Data mining

Huan Liu

Huan Liu

Prof. Liu’s research focuses on social network analysis, machine learning (ensemble methods, active learning, rule extraction, feature selection and discretization, subspace clustering), data mining (data quality and integration, stream data reduction, bioinformatics, algorithm scaling-up) and real world applications (CRM, Egeria detection in imagery, intelligent driving data analysis, recommender systems). He Liu joined ASU after conducting research in Telecom (Telstra) Australia Research labs. 

Shawn Mankad, UMD Site co-Director

Shawn Mankad, UMD Site co-Director

Prof. Mankad's research focuses on using data analytics to facilitate better decision-making. Specifically, he aims to create and apply data mining, machine learning, and visualization for financial and economic modeling with unstructured and complex structured data. He was a consultant with the U.S. Commodity Futures Trading Commission and also worked at the Federal Reserve Board on characterizing market activity with visual analytic tools. 
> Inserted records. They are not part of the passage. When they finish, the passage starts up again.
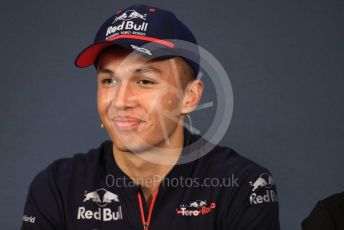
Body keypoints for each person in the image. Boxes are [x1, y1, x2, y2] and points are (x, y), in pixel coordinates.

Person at [21, 4, 280, 230]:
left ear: (189, 97)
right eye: (109, 80)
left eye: (144, 81)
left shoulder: (243, 186)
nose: (120, 101)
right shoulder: (57, 187)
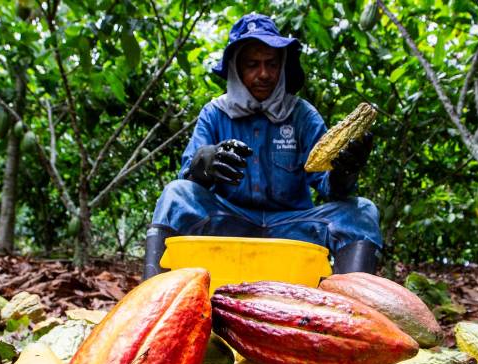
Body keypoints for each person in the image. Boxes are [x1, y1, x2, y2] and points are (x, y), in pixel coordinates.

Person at [143, 13, 382, 280]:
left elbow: (329, 187)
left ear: (282, 66)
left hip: (293, 225)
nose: (264, 74)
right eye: (252, 65)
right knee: (176, 195)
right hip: (229, 220)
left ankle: (354, 309)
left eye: (271, 63)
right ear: (236, 68)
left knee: (362, 211)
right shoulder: (215, 113)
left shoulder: (301, 115)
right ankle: (152, 299)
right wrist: (204, 163)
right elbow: (187, 179)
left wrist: (344, 171)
Louiqa Raschid, Center co-Director, UMD Site Director

Louiqa Raschid, Center co-Director, UMD Site Director

Prof. Raschid has made pioneering contributions towards meeting data integration, data management, and data mining challenges in multiple domains. She is leading an effort sponsored by the NSF and the CRA Computing Community Consortium (CCC) to develop community financial cyberinfrastructure and to create a data science for finance research. As part of this effort, she collaborates with JPMorgan Chase, State Street, Bank of America, IBM, and  Wells Fargo.

Paulo Shakarian

Paulo Shakarian

Prof. Shakarian specializes in data mining, social network analysis, and cyber security.  His group, the Cyber-Socio Intelligent Systems Laboratory (CySIS) is focused on the  development new of novel techniques to tackle data mining problems relating to socio-cultural systems as well as cyber-physical systems.  Specific focus application areas include social media analytics, law enforcement, malware analysis, deep web mining, and infrastructure protection.

Hanghang Tong

Hanghang Tong

Prof. Tong's research interest is in large scale data mining for graphs and multimedia, with applications to social networks analysis, healthcare, cyber-security and e-commerce. He has published over 80 referred articles and more than 20 patents. He is the associated editor of ACM SIGKDD Explorations and has served as a program committee member in top data mining, databases and artificial intelligence venues. Before joining ASU, he was a research staff menber at IBM T.J Watson Research Center.